Dilma apresentou os cinco pactos numa reunião em 24 de junho. Em 1.º de julho, anunciou-os no seu programa semanal de rádio. Oito dias depois, o Ibope começou mais uma de suas pesquisas sobre a avaliação da presidente, entre outros itens, para a Confederação Nacional da Indústria (CNI). Os resultados se revelaram arrasadores para as pretensões de Dilma de ter tomado, a tempo e hora, as iniciativas que as manifestações cobravam. Os números são cristalinos sobre o fiasco: 46% dos entrevistados disseram rejeitar as medidas da presidente, ante 27% dos que as endossaram. Quase 1/3 dos consultados (31%) as desaprovou totalmente e só 14% as aprovaram sem restrições. Faz sentido. Primeiro, porque a reforma política simplesmente não consta das prioridades populares - saúde (citada por 71%), segurança (40%) e educação (37%). Segundo, porque as iniciativas - alheias, por sinal, à questão da segurança - não sensibilizaram a maioria.
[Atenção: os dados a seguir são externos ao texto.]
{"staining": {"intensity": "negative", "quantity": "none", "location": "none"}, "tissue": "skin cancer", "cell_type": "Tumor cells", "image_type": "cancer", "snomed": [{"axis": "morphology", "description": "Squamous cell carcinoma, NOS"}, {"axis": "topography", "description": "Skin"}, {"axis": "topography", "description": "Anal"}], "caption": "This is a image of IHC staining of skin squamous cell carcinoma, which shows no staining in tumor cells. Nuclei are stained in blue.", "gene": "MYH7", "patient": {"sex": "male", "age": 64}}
Tem-se assim que o pleno apoio aos gestos de Dilma para mostrar serviço não chega nem à metade dos 31% que avaliam o seu governo como "ótimo" ou "bom". Esse, a propósito, é o patamar registrado pelas duas outras sondagens do gênero, sob o impacto das jornadas de junho. Antes, Dilma ainda voava numa zona de conforto, com a popularidade no nível de 55%, apesar da turbulência provocada pela inflação que a derrubou do pico de 64%, alcançado em abril último. O levantamento confirma que, hoje, a aprovação à petista não vai além do piso histórico do partido. Mesmo Lula, para se eleger e reeleger, sempre em segundo turno, dependeu do eleitorado de outras legendas. Embora seja cedo para prever como estará o prestígio da presidente quando se aproximar a campanha sucessória, pode-se dar como certo que só por milagre ela se reelegerá na primeira rodada - o que era tido como certo, ou altamente provável, poucos meses atrás. Isso, se o "volta, Lula" não se impuser, queira ele ou não.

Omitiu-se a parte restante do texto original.